Councilman Mark Fetherolf navely proclaimed after Monday night’s closed-door discussion of the matter that the council had “put some finality” to the issue. How?
To the contrary, the council ratcheted up the controversy another notch by running for cover on straightforward questions like: How does the city plan to spend this unbudgeted windfall? Why not donate the money back to the affected churches so they can minister to the needy in a time of soaring joblessness in Franklin? What’s being done to prevent future billing errors? Those are questions to be answered by elected leaders, not staff.
On its agenda, the City Council cited “consultation with the City Attorney regarding specific legal matters requiring the provision of legal advice” as its justification for excluding the taxpayers from the electricity discussion.
For the record, it’s the city and the city alone that has chosen to make the electricity back-billing a “legal matter.” I’ve attended two meetings of affected customers and have yet to hear anyone say they plan to sue the city. A legal fight almost certainly would cost the customers more than the amount of the back bills. Rather, we talked at length about ways to engage the city in dialog about a political solution that would be win-win for the city and for Franklin Power & Light customers. We continue to seek that solution, even as the City Council, collectively if not individually, hides from us.
The council committed another major gaffe Monday night by hashing out behind closed doors the procedure it will use to fill a critically important vacancy on the school board. In open session, the city attorney presented the council with three procedural options, but the council retreated to secrecy to discuss which option to use. Why?

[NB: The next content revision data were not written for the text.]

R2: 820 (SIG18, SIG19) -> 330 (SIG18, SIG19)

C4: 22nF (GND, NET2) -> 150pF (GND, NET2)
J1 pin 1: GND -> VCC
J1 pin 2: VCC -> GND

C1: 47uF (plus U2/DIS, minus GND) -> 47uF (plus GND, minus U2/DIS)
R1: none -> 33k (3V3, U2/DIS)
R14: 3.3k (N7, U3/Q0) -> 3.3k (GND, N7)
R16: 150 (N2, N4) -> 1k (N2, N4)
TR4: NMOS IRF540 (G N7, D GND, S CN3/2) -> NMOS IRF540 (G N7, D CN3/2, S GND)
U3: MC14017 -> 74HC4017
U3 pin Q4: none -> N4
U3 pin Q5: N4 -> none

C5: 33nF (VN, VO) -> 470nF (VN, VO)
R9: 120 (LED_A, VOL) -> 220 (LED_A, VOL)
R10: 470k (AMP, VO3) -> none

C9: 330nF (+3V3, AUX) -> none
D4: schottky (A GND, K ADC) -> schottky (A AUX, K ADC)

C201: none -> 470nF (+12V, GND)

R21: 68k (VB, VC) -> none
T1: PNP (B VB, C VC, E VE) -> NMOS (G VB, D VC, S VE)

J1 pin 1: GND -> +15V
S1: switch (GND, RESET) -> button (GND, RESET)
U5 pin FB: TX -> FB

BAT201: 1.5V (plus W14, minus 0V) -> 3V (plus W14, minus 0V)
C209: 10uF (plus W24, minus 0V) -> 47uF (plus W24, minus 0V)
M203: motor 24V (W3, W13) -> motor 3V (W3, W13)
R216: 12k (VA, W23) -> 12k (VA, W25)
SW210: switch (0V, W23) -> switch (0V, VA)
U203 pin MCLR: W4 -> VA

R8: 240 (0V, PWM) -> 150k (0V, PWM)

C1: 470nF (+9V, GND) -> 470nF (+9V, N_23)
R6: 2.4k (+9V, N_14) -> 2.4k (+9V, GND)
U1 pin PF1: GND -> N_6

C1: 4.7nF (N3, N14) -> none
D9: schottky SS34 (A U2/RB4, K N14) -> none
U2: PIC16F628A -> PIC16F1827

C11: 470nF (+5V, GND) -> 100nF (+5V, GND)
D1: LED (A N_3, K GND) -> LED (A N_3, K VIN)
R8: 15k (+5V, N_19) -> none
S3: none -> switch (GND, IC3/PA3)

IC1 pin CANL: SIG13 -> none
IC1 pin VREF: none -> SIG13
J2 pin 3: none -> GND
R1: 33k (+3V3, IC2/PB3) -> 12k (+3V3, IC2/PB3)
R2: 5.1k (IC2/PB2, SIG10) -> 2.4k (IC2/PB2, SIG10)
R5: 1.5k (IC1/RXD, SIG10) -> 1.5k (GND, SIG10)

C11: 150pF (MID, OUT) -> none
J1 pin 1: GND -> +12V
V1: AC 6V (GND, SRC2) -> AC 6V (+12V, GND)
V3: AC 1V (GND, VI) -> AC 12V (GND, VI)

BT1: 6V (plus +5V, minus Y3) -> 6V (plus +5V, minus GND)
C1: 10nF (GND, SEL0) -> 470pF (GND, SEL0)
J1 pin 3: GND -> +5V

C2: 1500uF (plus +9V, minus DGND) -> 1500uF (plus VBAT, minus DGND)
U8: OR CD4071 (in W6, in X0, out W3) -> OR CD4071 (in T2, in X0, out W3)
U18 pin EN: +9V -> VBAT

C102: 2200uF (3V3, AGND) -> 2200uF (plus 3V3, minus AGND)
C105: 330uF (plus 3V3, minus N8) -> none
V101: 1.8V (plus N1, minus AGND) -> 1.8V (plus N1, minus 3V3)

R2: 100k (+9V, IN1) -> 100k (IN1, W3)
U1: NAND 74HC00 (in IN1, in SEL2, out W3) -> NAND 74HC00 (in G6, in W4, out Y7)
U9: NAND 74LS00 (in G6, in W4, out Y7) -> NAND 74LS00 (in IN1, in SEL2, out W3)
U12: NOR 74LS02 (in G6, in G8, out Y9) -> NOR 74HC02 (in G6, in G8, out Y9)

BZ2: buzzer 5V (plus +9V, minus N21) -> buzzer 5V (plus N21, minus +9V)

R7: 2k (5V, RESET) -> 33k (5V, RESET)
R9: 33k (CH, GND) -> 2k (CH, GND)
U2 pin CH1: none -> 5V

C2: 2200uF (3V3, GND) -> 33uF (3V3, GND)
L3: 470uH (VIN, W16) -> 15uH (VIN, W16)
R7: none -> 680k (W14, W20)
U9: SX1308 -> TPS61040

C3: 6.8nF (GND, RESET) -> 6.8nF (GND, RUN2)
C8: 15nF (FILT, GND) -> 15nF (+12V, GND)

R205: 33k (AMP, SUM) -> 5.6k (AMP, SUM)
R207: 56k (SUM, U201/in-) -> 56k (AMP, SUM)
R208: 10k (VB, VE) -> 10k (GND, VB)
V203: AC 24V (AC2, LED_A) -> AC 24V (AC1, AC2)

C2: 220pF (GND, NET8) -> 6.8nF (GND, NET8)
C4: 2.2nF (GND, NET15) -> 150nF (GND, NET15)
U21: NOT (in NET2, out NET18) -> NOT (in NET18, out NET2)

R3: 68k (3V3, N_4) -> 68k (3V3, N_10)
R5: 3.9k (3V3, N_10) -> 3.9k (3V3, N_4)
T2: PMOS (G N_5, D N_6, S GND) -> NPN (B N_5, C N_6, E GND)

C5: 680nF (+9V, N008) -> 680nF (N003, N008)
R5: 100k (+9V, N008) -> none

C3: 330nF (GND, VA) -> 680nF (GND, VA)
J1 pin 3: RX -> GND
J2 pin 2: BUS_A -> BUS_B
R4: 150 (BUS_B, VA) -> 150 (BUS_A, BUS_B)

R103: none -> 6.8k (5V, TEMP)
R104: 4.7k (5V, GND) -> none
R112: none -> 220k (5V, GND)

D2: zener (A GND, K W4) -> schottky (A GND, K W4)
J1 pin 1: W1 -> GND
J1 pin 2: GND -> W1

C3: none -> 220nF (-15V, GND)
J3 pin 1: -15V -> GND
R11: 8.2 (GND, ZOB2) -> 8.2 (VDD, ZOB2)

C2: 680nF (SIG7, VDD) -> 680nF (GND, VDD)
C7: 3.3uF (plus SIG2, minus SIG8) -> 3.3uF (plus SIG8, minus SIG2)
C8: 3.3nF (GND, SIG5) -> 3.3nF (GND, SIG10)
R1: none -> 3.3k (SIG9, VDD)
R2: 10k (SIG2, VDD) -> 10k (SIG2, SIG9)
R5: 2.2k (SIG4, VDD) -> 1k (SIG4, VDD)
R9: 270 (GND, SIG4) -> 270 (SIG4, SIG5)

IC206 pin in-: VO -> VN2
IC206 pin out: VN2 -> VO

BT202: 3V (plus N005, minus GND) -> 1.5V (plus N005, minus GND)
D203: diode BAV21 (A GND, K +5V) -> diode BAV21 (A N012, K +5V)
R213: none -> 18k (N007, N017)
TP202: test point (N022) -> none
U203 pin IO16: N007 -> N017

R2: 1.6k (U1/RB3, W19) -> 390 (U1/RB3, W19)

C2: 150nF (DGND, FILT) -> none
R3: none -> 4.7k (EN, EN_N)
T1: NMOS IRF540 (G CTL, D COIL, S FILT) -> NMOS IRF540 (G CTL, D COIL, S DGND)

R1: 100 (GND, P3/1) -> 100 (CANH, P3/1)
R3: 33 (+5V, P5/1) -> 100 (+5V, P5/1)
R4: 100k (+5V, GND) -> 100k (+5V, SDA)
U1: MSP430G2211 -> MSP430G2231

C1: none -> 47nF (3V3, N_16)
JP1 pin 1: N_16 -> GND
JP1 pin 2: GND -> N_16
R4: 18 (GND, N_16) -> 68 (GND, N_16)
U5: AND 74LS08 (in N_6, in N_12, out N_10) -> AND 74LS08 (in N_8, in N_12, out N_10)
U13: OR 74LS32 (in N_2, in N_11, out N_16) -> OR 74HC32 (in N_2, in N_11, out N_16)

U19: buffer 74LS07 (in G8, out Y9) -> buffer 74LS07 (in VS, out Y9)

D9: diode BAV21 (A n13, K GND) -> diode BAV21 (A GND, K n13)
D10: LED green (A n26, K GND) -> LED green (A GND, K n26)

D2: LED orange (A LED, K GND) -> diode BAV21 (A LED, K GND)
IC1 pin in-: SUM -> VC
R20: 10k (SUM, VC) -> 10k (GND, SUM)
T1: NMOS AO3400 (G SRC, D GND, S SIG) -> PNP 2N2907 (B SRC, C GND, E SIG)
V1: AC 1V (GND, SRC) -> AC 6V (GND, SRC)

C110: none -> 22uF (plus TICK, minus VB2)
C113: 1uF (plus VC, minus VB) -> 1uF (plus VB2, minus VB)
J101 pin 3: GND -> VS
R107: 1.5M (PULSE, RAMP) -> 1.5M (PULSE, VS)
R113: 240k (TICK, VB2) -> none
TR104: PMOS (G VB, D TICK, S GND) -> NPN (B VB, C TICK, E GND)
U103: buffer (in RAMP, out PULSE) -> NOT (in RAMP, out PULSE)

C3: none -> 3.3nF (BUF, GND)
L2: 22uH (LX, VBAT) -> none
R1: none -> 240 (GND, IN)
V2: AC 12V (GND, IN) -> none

The council can make up for that mistake, rededicate itself to the principles of openness and do the city schools and the citizenry a huge favor by interviewing nominees for the school board in open session. The city’s schools are at a critical crossroads. Any interested citizen should be able to hear what qualifications a candidate possesses for school board service, the candidate’s philosophy on public education, and his or her plans to make the schools better.
On narrow topics — such as allegations of past misconduct — that might be harmful to a candidate’s reputation, the council can exercise its right to enter closed session. But let the sun shine on the rest of the interview.
City government has made some big strides toward openness and accountability since last summer. Now it must avoid the proverbial three steps back.